What resources are out there if p*rn is already affecting your life? Focus on the Family has some good info, but I believe that counseling, accountability, prayer and calling on pastoral help are probably the most result oriented ways to make changes. For someone who struggles with my weight, I can only think it is just as difficult for me to say no forever to junk food, as it is for someone who struggles with this habit. But God is available and if a man or woman is struggling with p*rn then they can over time with God's help take back control in this area. Go talk to your minister, elder, or a counselor to start. If you are a wife of someone who struggles with this, then Christian counseling will help you understand and not feel like it is all your fault. I believe that as in any area of our spouses lives that sometimes we are not the best accountability partners, and this would be one.

Shine the light on sin, no matter what it is will help. I know it is easy for me to say when it is an area that is not my struggle, but as someone who has struggled in so many other areas I can say with 100% of my heart, it wasn't until I told my story that I started being released from the power it had over me. I think it would be powerful for someone who had time and space between where they are now and from when it was a struggle that had hold of them to testify publicly at church to the darkness that came with this struggle and the healing power of God.

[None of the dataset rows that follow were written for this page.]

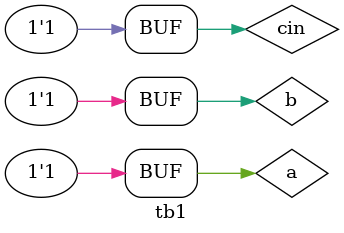
<source format=v>
`timescale 1ns / 1ps


module tb1;
    reg a,b,cin;
    wire sum,cout;
    initial
    begin
        $monitor("simtime=%g,a=%b,b=%b,cin=%b,sum=%b,cout=%b",$time,a,b,cin,sum,cout);
    end
    Fadder full_adder(.a(a),.b(b),.ci(cin),.s(sum),.co(cout));
    initial
    begin
        #10 a=1'b0; b=1'b0; cin=1'b0;
        #10 a=1'b0; b=1'b0; cin=1'b1;
        #10 a=1'b0; b=1'b1; cin=1'b0;
        #10 a=1'b0; b=1'b1; cin=1'b1;
        #10 a=1'b1; b=1'b0; cin=1'b0;
        #10 a=1'b1; b=1'b0; cin=1'b1;
        #10 a=1'b1; b=1'b1; cin=1'b0;
        #10 a=1'b1; b=1'b1; cin=1'b1;
    end
endmodule





</source>
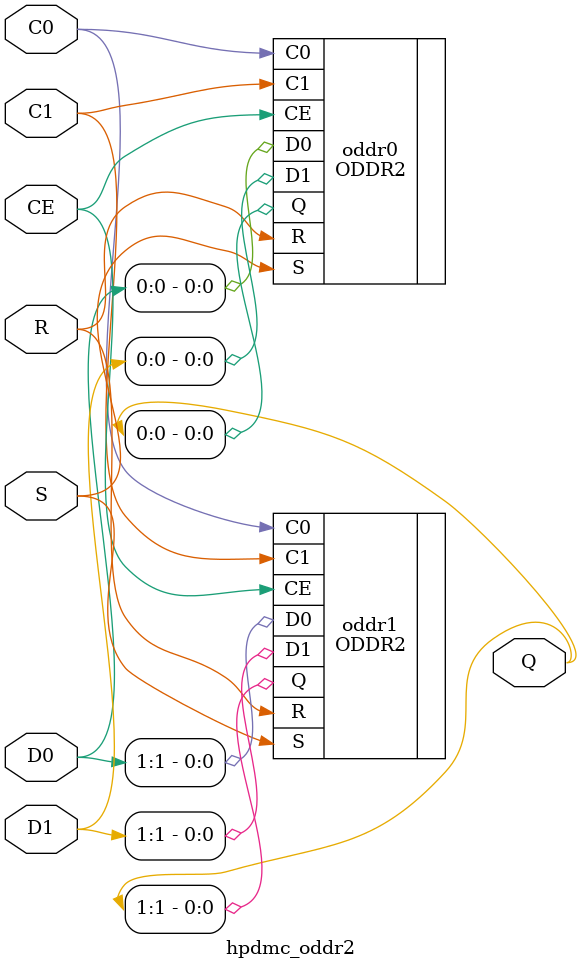
<source format=v>
/*
 * Milkymist VJ SoC
 * Copyright (C) 2007, 2008, 2009 Sebastien Bourdeauducq
 *
 * This program is free software: you can redistribute it and/or modify
 * it under the terms of the GNU General Public License as published by
 * the Free Software Foundation, version 3 of the License.
 *
 * This program is distributed in the hope that it will be useful,
 * but WITHOUT ANY WARRANTY; without even the implied warranty of
 * MERCHANTABILITY or FITNESS FOR A PARTICULAR PURPOSE.  See the
 * GNU General Public License for more details.
 *
 * You should have received a copy of the GNU General Public License
 * along with this program.  If not, see <http://www.gnu.org/licenses/>.
 */

/*
 * Verilog code that really should be replaced with a generate
 * statement, but it does not work with some free simulators.
 * So I put it in a module so as not to make other code unreadable,
 * and keep compatibility with as many simulators as possible.
 */

module hpdmc_oddr2 #(
	parameter DDR_ALIGNMENT = "NONE",
	parameter INIT = 1'b0,
	parameter SRTYPE = "ASYNC"
) (
	output [1:0] Q,
	input C0,
	input C1,
	input CE,
	input [1:0] D0,
	input [1:0] D1,
	input R,
	input S
);

ODDR2 #(
	.DDR_ALIGNMENT(DDR_ALIGNMENT),
	.INIT(INIT),
	.SRTYPE(SRTYPE)
) oddr0 (
	.Q(Q[0]),
	.C0(C0),
	.C1(C1),
	.CE(CE),
	.D0(D0[0]),
	.D1(D1[0]),
	.R(R),
	.S(S)
);
ODDR2 #(
	.DDR_ALIGNMENT(DDR_ALIGNMENT),
	.INIT(INIT),
	.SRTYPE(SRTYPE)
) oddr1 (
	.Q(Q[1]),
	.C0(C0),
	.C1(C1),
	.CE(CE),
	.D0(D0[1]),
	.D1(D1[1]),
	.R(R),
	.S(S)
);

endmodule

</source>
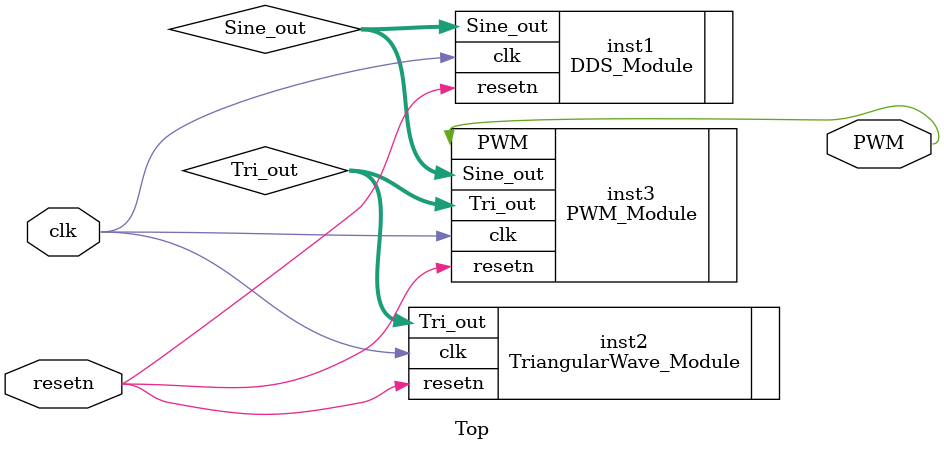
<source format=v>
`timescale 1ns / 1ps

module Top(
    input  clk, 
    input  resetn,
    output PWM
    );
    
    wire [15:0] Sine_out, Tri_out;
    
    DDS_Module inst1 (
    .clk(clk),
    .resetn(resetn),
    .Sine_out(Sine_out)
    );
    
    TriangularWave_Module inst2 (
    .clk(clk),
    .resetn(resetn),
    .Tri_out(Tri_out)
    );
    
    PWM_Module inst3 (
    .clk(clk),
    .resetn(resetn),
    .Sine_out(Sine_out),
    .Tri_out(Tri_out),
    .PWM(PWM)
    );
    
endmodule
</source>
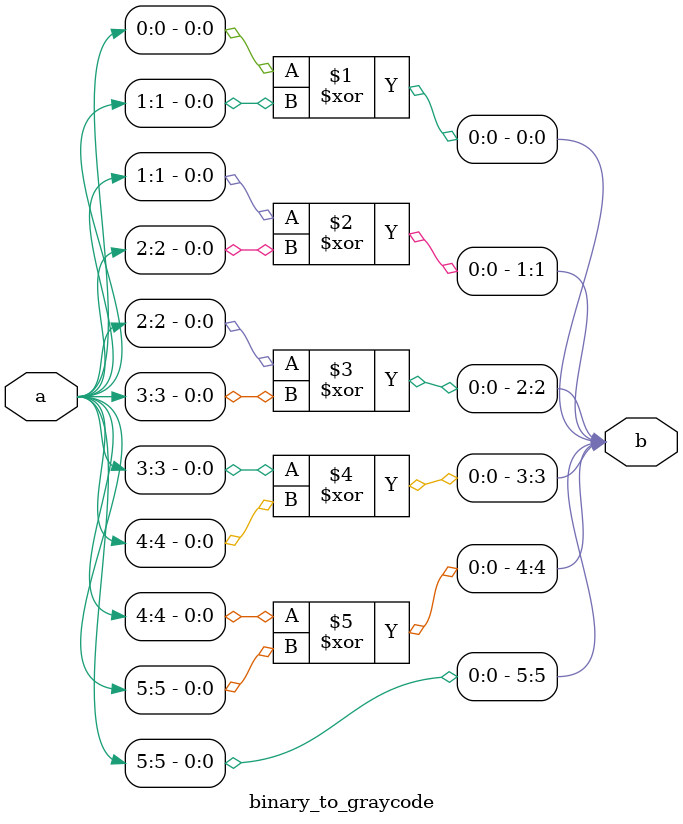
<source format=v>
`timescale 1ns / 1ps

module binary_to_graycode #(parameter size=6)(a,b);
input wire [size-1:0]a;//the value assigned starts from lsh ,for 100110 a[size-1]is MSB and a[0] is LSB
output wire [size-1:0]b;
genvar g;
assign b[size-1]=a[size-1];
generate  
    for(g = 0; g<size-1; g=g+1) begin 
      assign b[g]=a[g]^a[g+1];
    end 
  endgenerate 
endmodule
/*module binary_to_graycode #(parameter size=6) (
    input wire [size-1:0] a,
    output wire [size-1:0] b
);
    genvar g;
    assign b[0] = a[0];  // The LSB remains the same in Gray code

    generate
        for(g = 1; g < size; g = g + 1) begin : gen_graycode
            assign b[g] = a[g] ^ a[g-1];  // XOR for remaining bits
        end
    endgenerate
endmodule*/

</source>
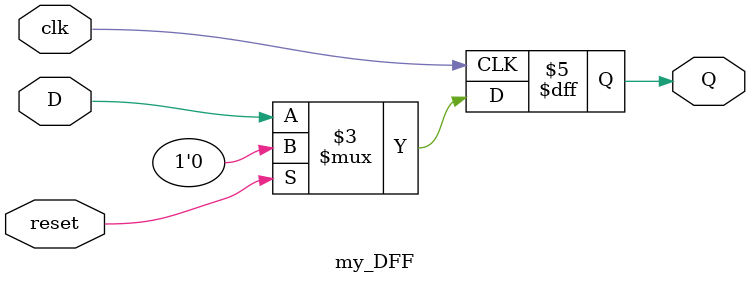
<source format=sv>
module my_DFF(clk, reset, D, Q);
    input logic clk, reset;
    input logic D; // Data input 
    output logic Q; // output Q 
    always @(posedge clk) 
    if (reset) Q <= 0;
    else Q <= D;
endmodule 
</source>
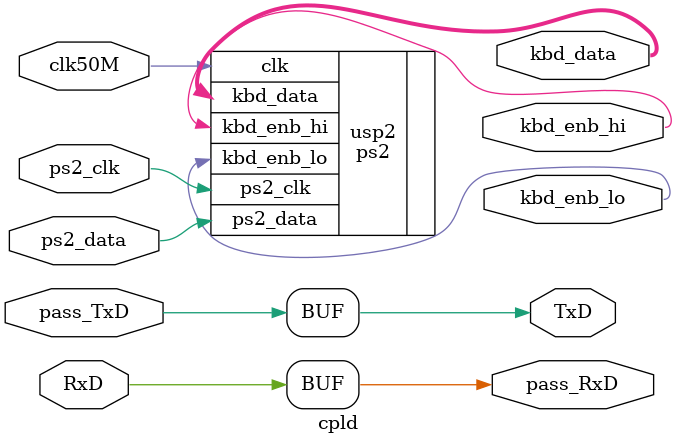
<source format=v>
/*
 * $File: cpld.v
 * $Date: Fri Dec 20 11:02:47 2013 +0800
 * $Author: jiakai <jia.kai66@gmail.com>
 */


module cpld(
	input clk50M,

	input pass_TxD,
	output pass_RxD,
	output TxD,
	input RxD,

	input ps2_clk,
	input ps2_data,
	output kbd_enb_hi,
	output kbd_enb_lo,
	output [3:0] kbd_data);

	assign TxD = pass_TxD;
	assign pass_RxD = RxD;

	ps2 usp2(.clk(clk50M),
		.ps2_clk(ps2_clk), .ps2_data(ps2_data),
		.kbd_enb_hi(kbd_enb_hi), .kbd_enb_lo(kbd_enb_lo),
		.kbd_data(kbd_data));

endmodule


</source>
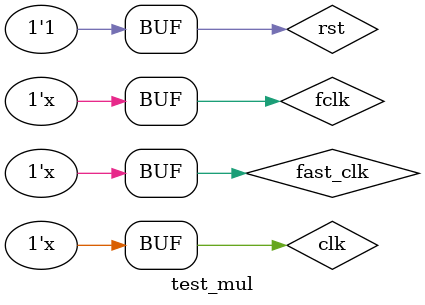
<source format=v>
`timescale 1ns / 1ps


module test_mul;
function integer clog2;
        input integer value;
        begin
        value = value - 1;
        for (clog2=0;value > 0;clog2=clog2+1)
            value = value >> 1;
        end
   endfunction
   
    reg clk, rst, fast_clk;
    localparam FAST_CLK = 10; 
    localparam CLK = 8*FAST_CLK;
    parameter BITWIDTH = 8;
    
    reg re;
    
    reg [BITWIDTH-1:0] din1, din2;
    wire [BITWIDTH-1:0] dout;
    
    initial begin
        clk = 0; fast_clk = 0; rst = 1;
        #40 rst = 0;
        #200 rst = 1;
    end
    
    always #(CLK/2) clk = ~clk;
    always #(FAST_CLK/2) fast_clk = ~fast_clk;
    
    reg [9:0] r_addr;
    always @ (posedge clk or negedge rst) begin
        if (!rst)
            r_addr <= 10'h3_FF;
        else
            r_addr <= r_addr + 1'b1;
    end
    
    always @ (r_addr) begin
        if (r_addr == 0) begin
            re = 0;
            din1 = 0;
            din2 = 0;
        end
        if (r_addr == 1) begin
            re = 1;
            din1 = 4;
            din2 = 4;
        end
        if (r_addr == 2) begin
            din1 = 4;
            din2 = 5;
        end
        if (r_addr == 3) begin
            //re = 0;
            din1 = 35;
            din2 = 2;
        end
        if (r_addr == 4) begin
            re = 0;
        end
        if (r_addr == 10) begin
            re = 1;
            din1 = 3;
            din2 = 64;
        end
        if (r_addr == 12) begin
            din1 = 13;
            din2 = 14;
        end
        if (r_addr == 13) re = 0;
    end
    wire fclk;
    assign fclk = ~fast_clk;
    wire [clog2(BITWIDTH)+1:0] last_count;
   
    //metronome #(BITWIDTH) m0 (~fast_clk, rst, re, data_in_valid, data_out_valid);
    metronome #(BITWIDTH) m0 (fclk, rst, re, data_in_valid, data_out_valid, last_count);
    multiplier #(BITWIDTH) m1 (fclk, rst, data_in_valid, din1, din2, data_out_valid, last_count, dout);
    
     
endmodule

</source>
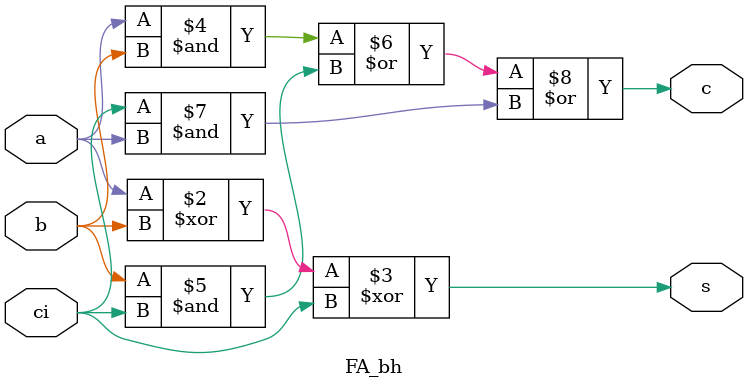
<source format=v>

module FA_bh (
    s,c,a,b,ci
);
input   a,b,ci;
output  reg s,c;

always @(*) begin
    s = a ^ b ^ ci ;            // Sum 
    c = a&b | b&ci | ci&a ;     // Carry
end
    
endmodule
</source>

For someone who has never voiced it and is currently struggling a more private and nurturing environment would be that place, with a minister, counselor, elder, trusted mentor.

Together through prayer, communication and God's leading we can help our kids become strong in their faith and not fall down this path. For those that struggle with this, stand up, take your life back and call on the Lord, then take the next step.

In great reverence, humility and love.
tammy

Comments

Tim Archer said…
Tammy,

Thank you so much for your transparency. It's easier to hide the less attractive parts of our lives, yet the Body is made stronger when a member dares to open up. I applaud your willingness to share this. May God use your story to help others to grow.

Grace and peace,
Tim Archer
Tammy M. said…
Thanks Tim. This is one of those blog posts that while I was typing I wasn't even sure what was going to come out next. God was giving me the words as fast as I could type. I am grateful that God has brought me to a place where pleasing Him and following His will is more important than staying in a safe bubble. God bless you.
Donna Ware said…
Well said Tammy!
Michelle said…
thanks for this post, tammy! as always, i appreciate you sharing yourself and your story in order to minister to others. it's a scary world our kids are growing up in, and we, like you and rob, need a game plan to protect our kid's minds and hearts (as well as our own!)
Leah said…
Glad God gave you the words. I am blessed by your courage. I pray God uses it to bless someone and enable someone to reach outside of their bubble. My grandfather's pl*boys that were always beside his chair in the living room really affected me too. :( We shouldn't have to be exposed to that.
Unknown said…
Once again, you've hit the nail on the head, Tammy. This is such a tender subject with me - not only as a wife, but as a big sister, a daughter, and now as a mother. Thank you for sharing. You've touched more than you know.